The Browser Domain sits at the top of the hierarchy, responsible for browser lifecycle, connection management, and global configuration. It serves as the initial entry point for any automation with Pydoll. This domain creates and manages page instances, providing the necessary environment for navigation.

The Page Domain acts as the crucial intermediary, operating within the context of a specific browser. It exposes methods for navigation, content interaction, JavaScript execution, and event handling. A fundamental aspect is its ability to locate elements within the page and create WebElement instances.
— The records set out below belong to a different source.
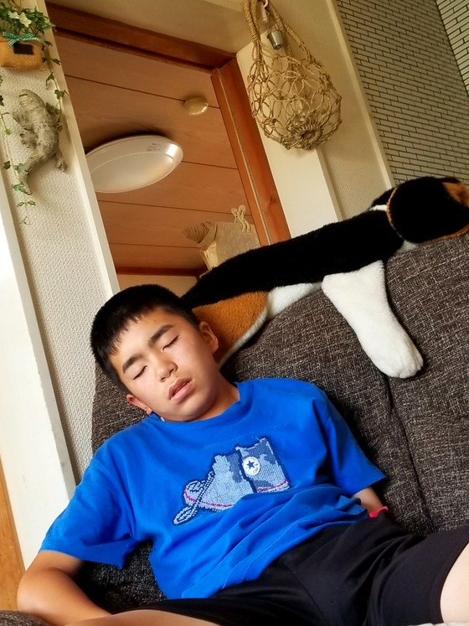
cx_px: 234
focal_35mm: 26
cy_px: 313
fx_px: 470
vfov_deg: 67.3
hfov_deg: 53.1
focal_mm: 4.3
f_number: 1.7
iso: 80
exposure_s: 1/50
The WebElement Domain represents specific DOM elements. Each WebElement belongs to a page and provides specialized methods for interactions such as clicking, typing, or retrieving properties. While WebElements are separate entities, they always operate within the context of the page that created them.

This layered architecture provides several benefits:

  • Separation of Concerns: Each domain has a clear, well-defined purpose
  • Reusability: Components can be used independently when needed
  • Ease of Use: The API follows a natural flow from browser → page → element
  • Flexibility: Multiple pages can operate within a single browser with independent states

Understanding these domain relationships allows you to create more efficient and well-structured automation with Pydoll.

Network Monitoring

The Page domain implements a sophisticated network monitoring system through event collection, log storage, and response analysis.

This enables powerful network analysis capabilities:

# Enable network events
await page.enable_network_events()

# Perform some action that triggers network requests
await page.go_to("https://example.com")

# Get network logs matching specific patterns
api_logs = await page.get_network_logs(matches=["api", "graphql"])

# Get response bodies for specific requests
json_responses = await page.get_network_response_bodies(matches=["api/data"])

# Get a specific response body by request ID
request_id = api_logs[0]['params']['requestId']
body, is_base64 = await page.get_network_response_body(request_id)

Network Analysis Use Cases

Network monitoring capabilities enable: - API response validation - Performance analysis - Data extraction from XHR responses - Debugging request/response cycles

The implementation leverages two key components:

  1. Event Monitoring: Stores network events in a connection handler buffer
  2. Response Retrieval: Uses the Network domain to fetch response bodies when needed

Conclusion

The Page domain is the central workspace for most Pydoll automation tasks. Its sophisticated architecture integrates multiple CDP domains into a unified API that simplifies complex automation scenarios while maintaining the full power of the Chrome DevTools Protocol.

The domain's design leverages several architectural patterns: - Inheritance and composition for code organization - Command pattern for CDP communication - Observer pattern for event handling - Factory pattern for element creation - Context managers for resource management

By understanding the Page domain's architecture, capabilities, and patterns, you can create sophisticated browser automation scripts that effectively handle navigation, interaction, events, and state management.